The TW is characterised by an R wave with increased amplitude (≥ 1 mV), which merges with a steeply downsloping elevated ST segment, which in turn starts close to the peak of the QRS complex and the T wave. It is the same as the “giant R wave”, monophasic action potential-like and “shark fin-like” ECG waveforms . Furthermore, a “triangulated” lambda-like QRS-ST‑T waveform seems to be a distinct, less pronounced form of the TW. Here, the steeply downsloping elevated ST segment begins at some point on the descending limb of the R wave but not below the quarter way point or close to the top of the R wave; it might denote less severe ischaemia.
Contrary to the authors’ statement, the “tombstone” ST-segment elevation waveform and TW are not the same, since the former comprises a convex upward sloping ST-segment elevation, which merges with a narrow R wave with minimal amplitude—if at all present—and the ascending limb of the T wave. The TW ECG pattern constitutes a rare manifestation of STEMI and is associated with acute, severe and extensive transmural ischaemia and consequently an increased risk of ventricular fibrillation/ventricular tachycardia, cardiogenic shock and in-hospital mortality . It is commonly caused by culprit lesions in the left main or left anterior descending coronary artery.

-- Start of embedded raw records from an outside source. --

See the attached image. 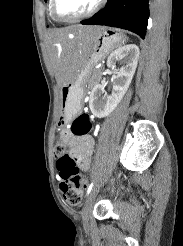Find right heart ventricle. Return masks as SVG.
I'll list each match as a JSON object with an SVG mask.
<instances>
[{
  "mask_svg": "<svg viewBox=\"0 0 183 246\" xmlns=\"http://www.w3.org/2000/svg\"><path fill=\"white\" fill-rule=\"evenodd\" d=\"M49 13H50V16L52 17V14H51V0H49ZM53 18V17H52ZM54 19V18H53Z\"/></svg>",
  "mask_w": 183,
  "mask_h": 246,
  "instance_id": "obj_1",
  "label": "right heart ventricle"
}]
</instances>
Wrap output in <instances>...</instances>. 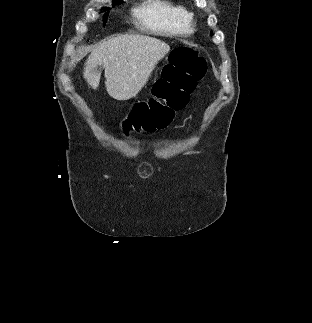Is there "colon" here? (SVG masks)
I'll use <instances>...</instances> for the list:
<instances>
[{
    "label": "colon",
    "mask_w": 312,
    "mask_h": 323,
    "mask_svg": "<svg viewBox=\"0 0 312 323\" xmlns=\"http://www.w3.org/2000/svg\"><path fill=\"white\" fill-rule=\"evenodd\" d=\"M206 72L204 59L191 47L172 51L164 68V77L156 80L157 97L135 103L123 121L125 130L134 132L161 131L174 120L172 112L181 109L194 90L195 81Z\"/></svg>",
    "instance_id": "obj_1"
}]
</instances>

Scrutiny of the ECG in question reveals TWs in V2–V3 expressing core ischaemia, lambda-like waveforms in V4–V5 expressing less severe ischaemia in the border zones surrounding the injured myocardial area, and signs of acquired complete right buddle branch block (RBBB; QR pattern in V1) and left posterior fascicular block (LPFB). The combination of new-onset RBBB and LPFB in acute anterior STEMI reflects extensive myocardial damage due to occlusion of the left anterior descending coronary artery proximal to the first septal perforator artery and concomitant severe disease in one or two additional coronary arteries.
This type of conduction disorder in acute MI is associated with increased risk of progression to complete atrioventricular block and increased mortality due to pump failure . Furthermore, in the setting of acute coronary artery occlusion, cardiac arrest with an initial rhythm of pulseless electrical activity has been associated with pre-existing severe left ventricular systolic dysfunction . Indeed, the just described clinical scenario reflects the clinical presentation and outcome of the patient in question, which could have been predicted by the presence of this conduction disorder rather than a TW ECG pattern. The patient’s outcome could have been better in the absence of the conduction disorder, since the TW ECG pattern has been associated with shockable ventricular arrhythmias showing a higher survival rate compared with pulseless electrical activity.
Electrocardiographic interpretation in acute STEMI should therefore not be limited to mere pattern recognition but needs to also include in-depth extraction of anatomical information with the aim of choosing the most effective therapeutic measures.
A.Y. Andreou declares that he has no competing interests.